* **WHAT THE EXERCISE ASKS**
Restate every line below word for word, but drop each picture.
─── PROVIDED DATA
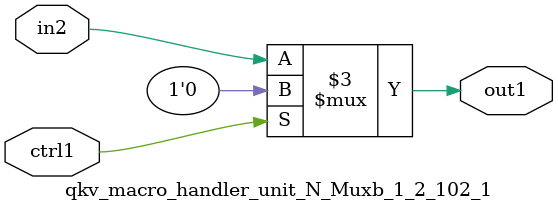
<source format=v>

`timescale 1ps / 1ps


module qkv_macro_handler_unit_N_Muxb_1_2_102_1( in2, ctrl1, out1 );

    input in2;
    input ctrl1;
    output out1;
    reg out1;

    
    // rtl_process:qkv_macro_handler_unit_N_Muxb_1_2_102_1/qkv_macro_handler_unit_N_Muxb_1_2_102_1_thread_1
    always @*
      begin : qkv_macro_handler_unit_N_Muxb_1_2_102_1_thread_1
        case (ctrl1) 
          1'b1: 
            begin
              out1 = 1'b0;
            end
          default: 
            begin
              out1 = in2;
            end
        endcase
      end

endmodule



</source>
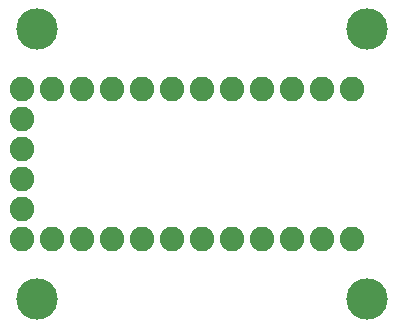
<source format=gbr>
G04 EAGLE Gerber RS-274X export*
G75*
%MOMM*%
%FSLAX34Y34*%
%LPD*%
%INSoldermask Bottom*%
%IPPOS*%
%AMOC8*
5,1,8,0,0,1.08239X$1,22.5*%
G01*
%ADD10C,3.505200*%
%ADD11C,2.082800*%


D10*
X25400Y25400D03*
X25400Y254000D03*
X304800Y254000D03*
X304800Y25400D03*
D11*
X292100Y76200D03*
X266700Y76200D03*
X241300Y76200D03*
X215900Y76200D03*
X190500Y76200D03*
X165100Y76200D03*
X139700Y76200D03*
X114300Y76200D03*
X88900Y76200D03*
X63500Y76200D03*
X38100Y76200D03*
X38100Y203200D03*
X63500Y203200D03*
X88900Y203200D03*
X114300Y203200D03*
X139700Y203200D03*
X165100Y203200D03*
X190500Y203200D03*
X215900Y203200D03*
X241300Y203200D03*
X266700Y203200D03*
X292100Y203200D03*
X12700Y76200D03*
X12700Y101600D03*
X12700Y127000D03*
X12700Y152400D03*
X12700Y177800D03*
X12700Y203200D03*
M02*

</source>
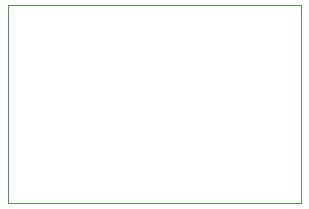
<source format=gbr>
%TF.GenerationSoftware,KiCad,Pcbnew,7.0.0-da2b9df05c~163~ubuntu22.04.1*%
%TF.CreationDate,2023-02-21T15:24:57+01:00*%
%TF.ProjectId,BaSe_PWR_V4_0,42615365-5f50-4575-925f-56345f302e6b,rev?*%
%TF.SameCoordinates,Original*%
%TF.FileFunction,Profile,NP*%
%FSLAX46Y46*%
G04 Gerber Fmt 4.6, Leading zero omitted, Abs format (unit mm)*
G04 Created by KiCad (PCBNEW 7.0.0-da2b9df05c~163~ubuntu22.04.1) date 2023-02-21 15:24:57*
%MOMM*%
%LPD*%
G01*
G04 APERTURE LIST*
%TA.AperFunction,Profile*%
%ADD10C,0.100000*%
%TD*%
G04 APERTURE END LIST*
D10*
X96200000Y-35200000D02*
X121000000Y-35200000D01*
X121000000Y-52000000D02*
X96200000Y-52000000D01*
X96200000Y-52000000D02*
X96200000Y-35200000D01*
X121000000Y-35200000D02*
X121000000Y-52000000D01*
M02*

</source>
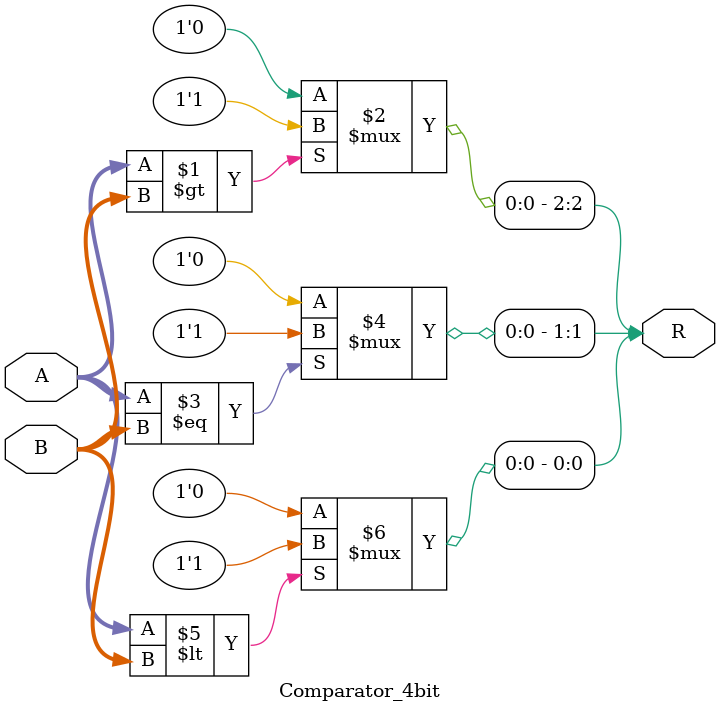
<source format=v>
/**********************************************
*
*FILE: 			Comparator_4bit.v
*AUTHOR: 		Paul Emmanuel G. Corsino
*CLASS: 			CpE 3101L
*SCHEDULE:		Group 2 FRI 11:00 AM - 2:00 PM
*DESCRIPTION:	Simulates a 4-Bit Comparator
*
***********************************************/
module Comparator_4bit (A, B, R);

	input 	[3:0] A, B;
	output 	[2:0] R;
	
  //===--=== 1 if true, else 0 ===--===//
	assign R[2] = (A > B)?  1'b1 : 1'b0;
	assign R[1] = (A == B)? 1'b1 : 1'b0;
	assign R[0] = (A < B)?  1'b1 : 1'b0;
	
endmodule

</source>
──────
* **WRITTEN RESPONSE**
<source format=v>

`timescale 1ps / 1ps


module qkv_macro_handler_unit_N_Muxb_1_2_102_1( in2, ctrl1, out1 );

    input in2;
    input ctrl1;
    output out1;
    reg out1;

    
    // rtl_process:qkv_macro_handler_unit_N_Muxb_1_2_102_1/qkv_macro_handler_unit_N_Muxb_1_2_102_1_thread_1
    always @*
      begin : qkv_macro_handler_unit_N_Muxb_1_2_102_1_thread_1
        case (ctrl1) 
          1'b1: 
            begin
              out1 = 1'b0;
            end
          default: 
            begin
              out1 = in2;
            end
        endcase
      end

endmodule



</source>
<source format=gbr>
G04 EAGLE Gerber RS-274X export*
G75*
%MOMM*%
%FSLAX34Y34*%
%LPD*%
%INSoldermask Bottom*%
%IPPOS*%
%AMOC8*
5,1,8,0,0,1.08239X$1,22.5*%
G01*
%ADD10C,3.505200*%
%ADD11C,2.082800*%


D10*
X25400Y25400D03*
X25400Y254000D03*
X304800Y254000D03*
X304800Y25400D03*
D11*
X292100Y76200D03*
X266700Y76200D03*
X241300Y76200D03*
X215900Y76200D03*
X190500Y76200D03*
X165100Y76200D03*
X139700Y76200D03*
X114300Y76200D03*
X88900Y76200D03*
X63500Y76200D03*
X38100Y76200D03*
X38100Y203200D03*
X63500Y203200D03*
X88900Y203200D03*
X114300Y203200D03*
X139700Y203200D03*
X165100Y203200D03*
X190500Y203200D03*
X215900Y203200D03*
X241300Y203200D03*
X266700Y203200D03*
X292100Y203200D03*
X12700Y76200D03*
X12700Y101600D03*
X12700Y127000D03*
X12700Y152400D03*
X12700Y177800D03*
X12700Y203200D03*
M02*

</source>
<source format=gbr>
%TF.GenerationSoftware,KiCad,Pcbnew,7.0.0-da2b9df05c~163~ubuntu22.04.1*%
%TF.CreationDate,2023-02-21T15:24:57+01:00*%
%TF.ProjectId,BaSe_PWR_V4_0,42615365-5f50-4575-925f-56345f302e6b,rev?*%
%TF.SameCoordinates,Original*%
%TF.FileFunction,Profile,NP*%
%FSLAX46Y46*%
G04 Gerber Fmt 4.6, Leading zero omitted, Abs format (unit mm)*
G04 Created by KiCad (PCBNEW 7.0.0-da2b9df05c~163~ubuntu22.04.1) date 2023-02-21 15:24:57*
%MOMM*%
%LPD*%
G01*
G04 APERTURE LIST*
%TA.AperFunction,Profile*%
%ADD10C,0.100000*%
%TD*%
G04 APERTURE END LIST*
D10*
X96200000Y-35200000D02*
X121000000Y-35200000D01*
X121000000Y-52000000D02*
X96200000Y-52000000D01*
X96200000Y-52000000D02*
X96200000Y-35200000D01*
X121000000Y-35200000D02*
X121000000Y-52000000D01*
M02*

</source>
<source format=v>
/**********************************************
*
*FILE: 			Comparator_4bit.v
*AUTHOR: 		Paul Emmanuel G. Corsino
*CLASS: 			CpE 3101L
*SCHEDULE:		Group 2 FRI 11:00 AM - 2:00 PM
*DESCRIPTION:	Simulates a 4-Bit Comparator
*
***********************************************/
module Comparator_4bit (A, B, R);

	input 	[3:0] A, B;
	output 	[2:0] R;
	
  //===--=== 1 if true, else 0 ===--===//
	assign R[2] = (A > B)?  1'b1 : 1'b0;
	assign R[1] = (A == B)? 1'b1 : 1'b0;
	assign R[0] = (A < B)?  1'b1 : 1'b0;
	
endmodule

</source>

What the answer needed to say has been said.